Work order 1:
Answer these questions from the bridge column:
(a) Which event did the six-spade deal come from?
(b) How many declarers made the contract in the 26-table section?
(c) In the "Bid with the aces" problem, what should South do over two diamonds?
Work order 2:
Decide whether each statement agrees with the bridge column, and quote the words that settle it:
(a) The opening lead against six spades is a top club.
(b) As the cards lie, the heart finesse succeeds.
(c) In the bidding problem, South's hand has strong trump intermediates.
Work order 3:
Please reproduce the bridge column's text starting at "Bid with the" and ending at "off the hook.".

Selected extract:
Content starts

Bobby Wolff United Feature Syndicate

This deal from the first final session of the Chicago 2006 Mixed Board-a-Match teams was a tricky one to play in six spades despite clues that were available in several of the auctions. (East doubles a heart cuebid, or West overcalls in clubs.)

Say you play in six spades on a top club lead. Which hand should you set up? Many players ignored the danger signs, finessing in hearts and running into a ruff. But the auction had indicated the danger of that approach. Can you see a better line?

The answer is to win the club ace, play the diamond ace, ruff a diamond, play a spade to hand, then ruff another diamond. Now cross to hand with a high trump and ruff your last diamond with dummy’s last trump, then ruff a club back to hand.

At this point you can draw the last trump while still having one trump left in hand and can now take the heart finesse. If it holds, in the three-card ending you ruff a club back to hand with an excellent chance to make 13 tricks.

But as the cards lie, of course, the heart finesse loses and you have to settle for 12 tricks. Just to give you an idea of how tough this deal was to play, only five declarers out of a 26-table section made it.

Bid with the aces

South holds:

♠ A K J 8 7
♥ J 7 5
♦ A 8 6 3
♣ 10
SouthWestNorthEast
1 ♠2 ♣PassPass
Dbl.PassPass2 ♦
?

Answer: When you have started to double the opponents for penalties, as here, you should make sure not to let them off the hook.

Here you have four trumps and great controls, so even though you lack trump intermediates, lower the ax at once and double two diamonds.

Content ends

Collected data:
Content starts

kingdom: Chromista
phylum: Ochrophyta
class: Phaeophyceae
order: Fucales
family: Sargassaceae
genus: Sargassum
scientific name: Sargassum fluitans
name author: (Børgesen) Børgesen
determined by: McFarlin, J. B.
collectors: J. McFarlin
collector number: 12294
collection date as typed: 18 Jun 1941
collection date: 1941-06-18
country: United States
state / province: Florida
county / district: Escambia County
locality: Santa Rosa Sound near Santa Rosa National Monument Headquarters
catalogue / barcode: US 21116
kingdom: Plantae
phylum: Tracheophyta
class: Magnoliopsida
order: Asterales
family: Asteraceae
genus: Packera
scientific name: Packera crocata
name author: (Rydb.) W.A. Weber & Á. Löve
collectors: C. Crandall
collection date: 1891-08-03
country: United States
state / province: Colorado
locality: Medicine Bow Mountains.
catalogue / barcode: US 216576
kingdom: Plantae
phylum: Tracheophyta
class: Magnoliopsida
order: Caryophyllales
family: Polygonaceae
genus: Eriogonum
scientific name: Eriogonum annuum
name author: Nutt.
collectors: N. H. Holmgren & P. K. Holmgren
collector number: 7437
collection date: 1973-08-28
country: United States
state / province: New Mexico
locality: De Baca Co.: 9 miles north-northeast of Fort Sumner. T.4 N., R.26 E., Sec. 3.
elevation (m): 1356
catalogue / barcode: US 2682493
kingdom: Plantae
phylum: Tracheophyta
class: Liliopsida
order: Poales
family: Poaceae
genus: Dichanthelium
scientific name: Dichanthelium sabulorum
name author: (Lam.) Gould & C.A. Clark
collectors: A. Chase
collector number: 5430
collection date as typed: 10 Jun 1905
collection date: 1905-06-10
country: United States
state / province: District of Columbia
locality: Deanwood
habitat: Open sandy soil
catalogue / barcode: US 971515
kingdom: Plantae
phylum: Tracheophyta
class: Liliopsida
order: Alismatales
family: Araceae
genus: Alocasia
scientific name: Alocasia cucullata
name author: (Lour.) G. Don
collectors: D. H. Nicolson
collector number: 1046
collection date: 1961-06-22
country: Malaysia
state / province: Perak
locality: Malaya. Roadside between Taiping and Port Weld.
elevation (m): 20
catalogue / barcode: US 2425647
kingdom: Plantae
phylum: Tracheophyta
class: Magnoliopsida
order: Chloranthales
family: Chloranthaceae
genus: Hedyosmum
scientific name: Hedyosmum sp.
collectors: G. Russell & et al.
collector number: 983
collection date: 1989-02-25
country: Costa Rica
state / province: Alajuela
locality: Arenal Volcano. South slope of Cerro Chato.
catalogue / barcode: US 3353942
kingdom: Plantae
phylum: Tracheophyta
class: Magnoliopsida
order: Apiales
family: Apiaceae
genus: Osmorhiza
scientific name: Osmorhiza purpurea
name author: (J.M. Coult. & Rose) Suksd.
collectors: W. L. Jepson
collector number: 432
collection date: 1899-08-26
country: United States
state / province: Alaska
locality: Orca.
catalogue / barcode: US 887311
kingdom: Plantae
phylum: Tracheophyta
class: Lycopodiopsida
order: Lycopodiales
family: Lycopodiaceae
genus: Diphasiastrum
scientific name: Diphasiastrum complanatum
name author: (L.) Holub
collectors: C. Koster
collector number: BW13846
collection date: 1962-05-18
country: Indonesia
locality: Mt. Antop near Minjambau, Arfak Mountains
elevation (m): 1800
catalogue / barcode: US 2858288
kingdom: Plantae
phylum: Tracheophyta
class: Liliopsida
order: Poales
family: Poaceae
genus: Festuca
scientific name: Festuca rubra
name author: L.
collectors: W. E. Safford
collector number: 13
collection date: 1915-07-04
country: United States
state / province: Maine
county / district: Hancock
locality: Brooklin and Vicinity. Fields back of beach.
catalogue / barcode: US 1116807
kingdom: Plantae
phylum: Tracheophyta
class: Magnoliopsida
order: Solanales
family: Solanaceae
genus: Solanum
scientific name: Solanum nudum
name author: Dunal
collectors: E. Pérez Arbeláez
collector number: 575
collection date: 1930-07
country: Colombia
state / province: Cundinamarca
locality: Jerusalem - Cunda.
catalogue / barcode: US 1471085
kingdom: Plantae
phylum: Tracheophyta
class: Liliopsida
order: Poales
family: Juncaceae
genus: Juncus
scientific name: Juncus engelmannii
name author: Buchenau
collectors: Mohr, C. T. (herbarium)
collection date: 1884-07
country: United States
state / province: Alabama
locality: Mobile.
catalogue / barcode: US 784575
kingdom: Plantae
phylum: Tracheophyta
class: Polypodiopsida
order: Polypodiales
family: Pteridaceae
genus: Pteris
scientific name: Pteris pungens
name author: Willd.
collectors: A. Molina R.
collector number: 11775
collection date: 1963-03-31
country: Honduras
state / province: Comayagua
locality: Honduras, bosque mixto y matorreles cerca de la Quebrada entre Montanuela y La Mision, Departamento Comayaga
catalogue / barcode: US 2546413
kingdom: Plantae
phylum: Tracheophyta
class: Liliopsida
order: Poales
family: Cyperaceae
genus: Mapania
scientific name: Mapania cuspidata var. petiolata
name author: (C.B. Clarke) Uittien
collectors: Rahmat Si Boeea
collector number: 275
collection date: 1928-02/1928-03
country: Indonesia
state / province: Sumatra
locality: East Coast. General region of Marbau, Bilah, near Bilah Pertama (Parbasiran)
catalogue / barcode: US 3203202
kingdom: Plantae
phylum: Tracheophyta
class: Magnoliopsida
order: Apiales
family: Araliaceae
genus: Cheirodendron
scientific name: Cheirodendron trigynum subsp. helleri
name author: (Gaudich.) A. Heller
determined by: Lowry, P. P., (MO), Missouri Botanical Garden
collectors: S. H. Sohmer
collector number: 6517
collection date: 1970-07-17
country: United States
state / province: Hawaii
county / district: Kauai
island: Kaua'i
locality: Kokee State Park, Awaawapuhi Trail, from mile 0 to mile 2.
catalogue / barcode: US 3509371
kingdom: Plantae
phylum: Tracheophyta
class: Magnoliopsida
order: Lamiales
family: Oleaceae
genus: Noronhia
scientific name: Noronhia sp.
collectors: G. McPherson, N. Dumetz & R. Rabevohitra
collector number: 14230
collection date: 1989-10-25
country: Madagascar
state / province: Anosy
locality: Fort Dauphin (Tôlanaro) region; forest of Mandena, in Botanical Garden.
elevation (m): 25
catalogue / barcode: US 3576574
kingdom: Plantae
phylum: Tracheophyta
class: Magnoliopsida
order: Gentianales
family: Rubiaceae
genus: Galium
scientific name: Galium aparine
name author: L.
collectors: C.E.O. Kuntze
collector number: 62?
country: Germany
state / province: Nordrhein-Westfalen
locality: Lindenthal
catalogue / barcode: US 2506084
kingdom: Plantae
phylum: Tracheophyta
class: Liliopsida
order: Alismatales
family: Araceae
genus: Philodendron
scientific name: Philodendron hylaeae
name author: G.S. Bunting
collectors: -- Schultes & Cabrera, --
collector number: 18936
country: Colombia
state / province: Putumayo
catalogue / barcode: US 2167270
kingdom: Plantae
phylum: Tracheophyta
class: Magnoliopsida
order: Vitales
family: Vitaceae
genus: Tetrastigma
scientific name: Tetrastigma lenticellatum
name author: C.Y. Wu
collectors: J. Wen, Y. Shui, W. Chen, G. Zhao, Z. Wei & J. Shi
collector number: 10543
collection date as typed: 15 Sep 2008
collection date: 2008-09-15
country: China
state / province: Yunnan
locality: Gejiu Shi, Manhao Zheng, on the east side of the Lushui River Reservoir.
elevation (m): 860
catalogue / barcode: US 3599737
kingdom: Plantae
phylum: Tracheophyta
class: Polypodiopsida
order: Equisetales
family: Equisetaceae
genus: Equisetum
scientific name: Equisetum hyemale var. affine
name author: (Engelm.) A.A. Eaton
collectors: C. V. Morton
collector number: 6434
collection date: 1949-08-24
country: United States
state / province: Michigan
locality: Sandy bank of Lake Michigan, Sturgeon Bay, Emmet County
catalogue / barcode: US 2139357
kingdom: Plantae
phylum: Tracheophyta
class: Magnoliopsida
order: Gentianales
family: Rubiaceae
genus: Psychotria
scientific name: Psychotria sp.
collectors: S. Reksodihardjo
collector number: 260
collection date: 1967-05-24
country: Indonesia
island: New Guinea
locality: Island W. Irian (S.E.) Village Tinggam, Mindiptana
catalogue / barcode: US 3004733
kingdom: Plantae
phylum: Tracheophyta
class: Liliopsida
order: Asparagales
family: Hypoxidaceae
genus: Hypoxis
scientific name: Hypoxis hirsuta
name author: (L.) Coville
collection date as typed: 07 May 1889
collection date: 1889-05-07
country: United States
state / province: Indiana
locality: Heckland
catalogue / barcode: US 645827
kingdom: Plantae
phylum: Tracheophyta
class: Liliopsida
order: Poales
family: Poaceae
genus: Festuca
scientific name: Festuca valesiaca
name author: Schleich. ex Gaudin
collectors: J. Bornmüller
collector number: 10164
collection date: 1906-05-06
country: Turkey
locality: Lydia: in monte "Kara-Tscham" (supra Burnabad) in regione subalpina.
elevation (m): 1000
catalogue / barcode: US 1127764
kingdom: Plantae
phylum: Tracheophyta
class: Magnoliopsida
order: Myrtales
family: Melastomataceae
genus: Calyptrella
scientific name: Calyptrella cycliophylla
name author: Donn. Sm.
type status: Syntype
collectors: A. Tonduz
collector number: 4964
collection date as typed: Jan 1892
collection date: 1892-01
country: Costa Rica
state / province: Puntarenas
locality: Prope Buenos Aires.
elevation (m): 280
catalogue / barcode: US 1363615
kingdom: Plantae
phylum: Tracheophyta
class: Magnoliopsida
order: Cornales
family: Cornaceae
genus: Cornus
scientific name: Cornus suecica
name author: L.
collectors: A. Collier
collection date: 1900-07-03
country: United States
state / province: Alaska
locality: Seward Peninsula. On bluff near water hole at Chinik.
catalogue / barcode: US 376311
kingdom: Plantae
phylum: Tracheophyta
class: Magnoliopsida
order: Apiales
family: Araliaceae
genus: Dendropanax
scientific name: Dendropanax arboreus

Content ends

Response area 1:
(a) The first final session of the Chicago 2006 Mixed Board-a-Match teams.
(b) Five.
(c) Double two diamonds.

Response area 2:
(a) Yes: "Say you play in six spades on a top club lead."
(b) No: "But as the cards lie, of course, the heart finesse loses and you have to settle for 12 tricks."
(c) No: "even though you lack trump intermediates"

Response area 3:
Bid with the aces

South holds:

♠ A K J 8 7
♥ J 7 5
♦ A 8 6 3
♣ 10
SouthWestNorthEast
1 ♠2 ♣PassPass
Dbl.PassPass2 ♦
?

Answer: When you have started to double the opponents for penalties, as here, you should make sure not to let them off the hook.